Law Times recently posted an article focusing on the fact that, barring exceptional circumstances, the new Condominium Tribunal won’t award costs to successful litigants.
On first blush, this makes total sense. This new procedure has been set up to provide owners and residents with a quicker and cheaper forum to resolve disputes. If an owner makes a request for records, and the tribunal is required to make an Order, the “losing” party won’t need to pay the costs of the winning party (as is common in the court process).
The complication, however, is going to be when condominium corporations begin retaining their own lawyers to prepare and attend at the hearings (which is already happening). If a condominium corporation successfully responds to an owner’s compliant, and incurs legal costs in doing so, it will want to charge back the costs to the owner under the indemnity provision(s) of its declaration. Most condo declarations contain standard indemnity clauses which require an owner to reimburse the condo corporation for costs incurred by the corporation. If an owner brings an unsuccessful compliant to the Tribunal, then it becomes arguable that the costs incurred by the condo corporation can be charged back to the owner (regardless of whether the Tribunal makes any costs order).

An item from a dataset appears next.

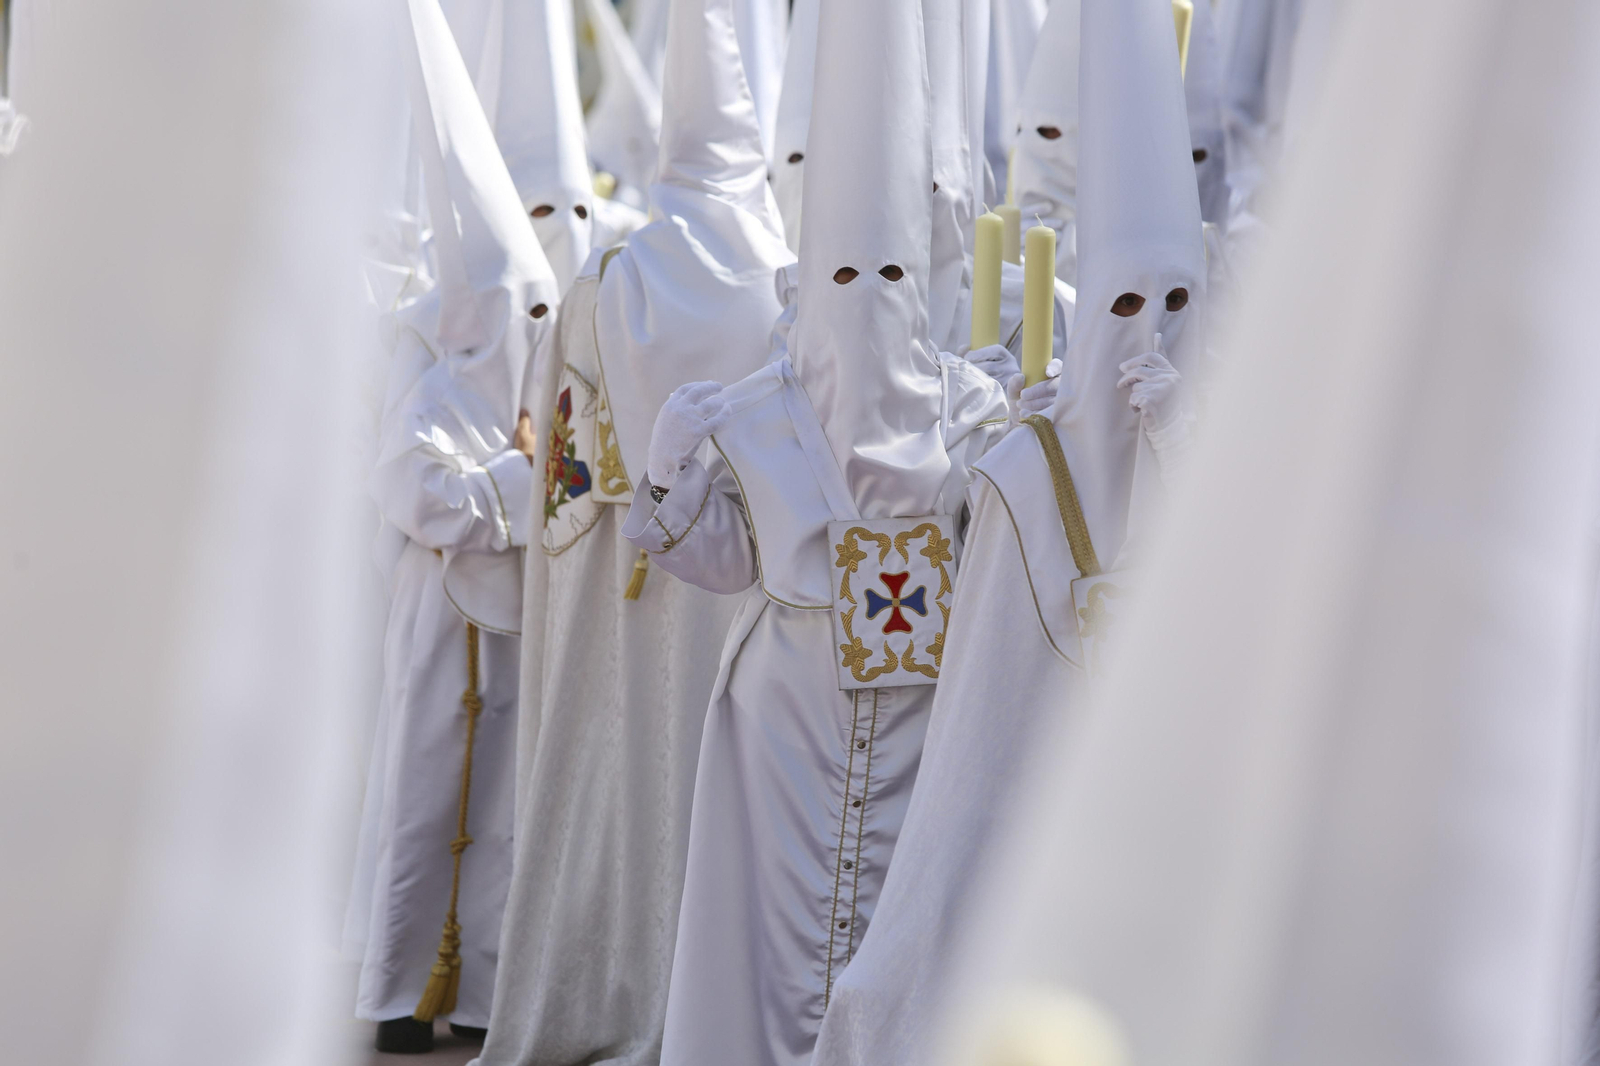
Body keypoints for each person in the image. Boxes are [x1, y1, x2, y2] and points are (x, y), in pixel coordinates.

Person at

In my mind, it is only a matter of time before these type of charge-backs become common. This, in turn, will lead to the inevitable challenge before the courts, where a declaration’s indemnity clause will need to be interpreted in the context of a Condominium Tribunal decision. Again, condo declarations were not drafted with the Condominium Tribunal in mind, and it will be interesting to see how this is issue interpreted by the courts in the future.